Updated: October 4, 2016
Reproduciblity can occur at every step in the history of your project. How easy will it be for others or your future self to answer these questions?
BOLDED questions are required (check these first) and the others are suggested (we aim for maximum reproducibility, please read them and consider how your project fits into these guidelines).
Aims
- Do good science.
- Think about the whole analysis pipeline.
- Do not do anything by hand if you can avoid it.
- Use version control whenever possible.
- Document, document, document.
Data
- Are original data files saved as read-only in the appropriate folder?
- Do all intermediate data files have clear documentation regarding their provenance?
Documentation
- Did you create a README?
- Is it clear where to begin? (e.g., can someone picking a project up see where to start running it)
- Are all files in the appropriate folders as described by the File and Folder SOPs?
- Can you determine which file(s) was/were used as input in a process that produced a derived file?
- Do not save output files, save data + code + documentation instead. Only save output if you have very clearly documented how it was created.
- Have you cited everything that should be cited? (code, data, etc.)
- Is there documentation about every result?
- Is the statistical methods section written to include every method performed?
- Have you noted the exact version of every external application used in the process?
- For analyses that include randomness, have you noted the underlying random seed(s)?
- Have you specified the license under which you’re distributing your content, data, and code?
- Have you noted the license(s) for others peoples’ content, data, and code used in your analysis?
Organization
- Which is the most recent data file/code?
- Where did a file that you didn’t generate come from?
- Which files/folders can I safely delete?
- Keep older files in an archive.
- Can you find a file for a particular replicate of your research project?

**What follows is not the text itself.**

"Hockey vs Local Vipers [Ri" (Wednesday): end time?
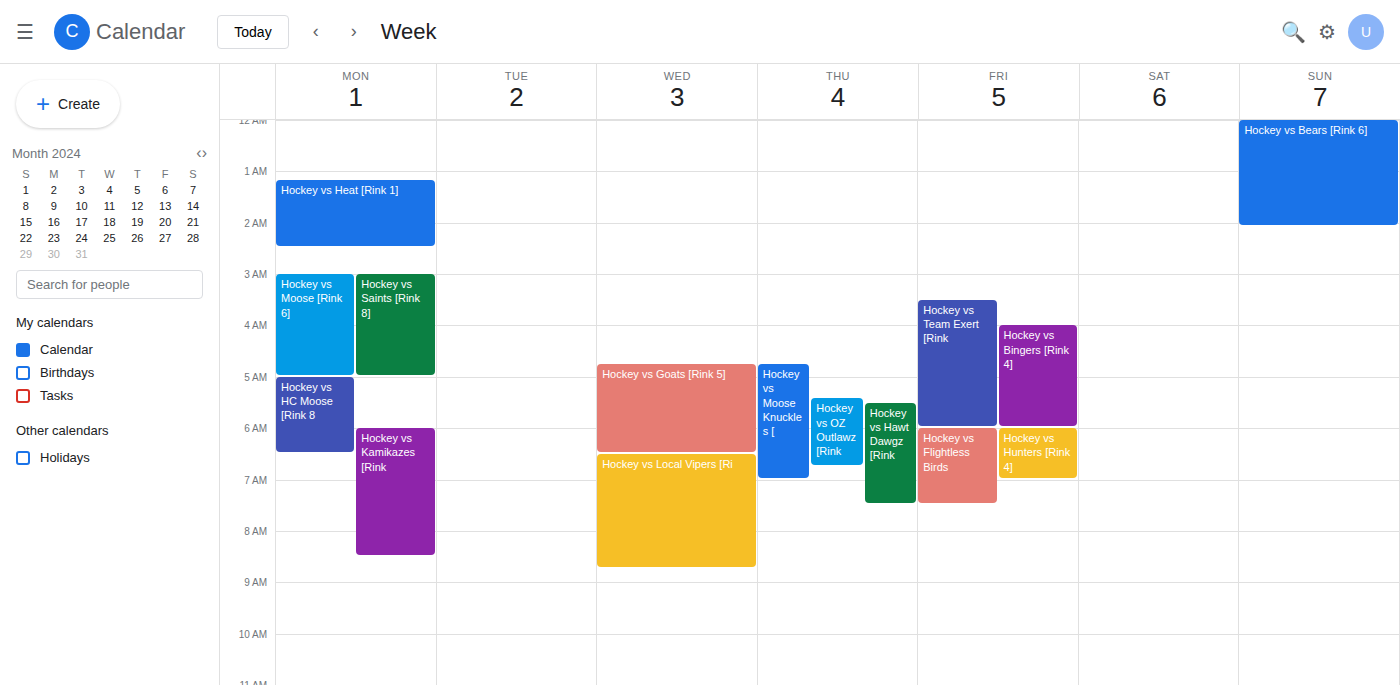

- Have you stored the raw data behind each plot?
- Is your analysis output done hierarchically? (allowing others to find more detailed output underneath a summary)
- Do you run backups on all files associated with your analysis?
- Add the project folder to the TapeBackup folder on the server.
- How many times has a particular file been generated in the past?
- Why was the same file generated multiple times?
Automation
- Are there manual data manipulation steps? If so, are they clearly documented?
- Are there hard coded values in the code or in tables or reports? Avoid this if possible.
- Are all custom scripts under version control?
- Is your writing (content) under version control?
Publication
- Have you archived the exact version of every external application used in your process(es)?
- Has any other BSR member tested your final results scripts?
- Did you include a reproducibility statement or declaration at the end of your paper(s)?
- Are textual statements connected/linked to the supporting results or data?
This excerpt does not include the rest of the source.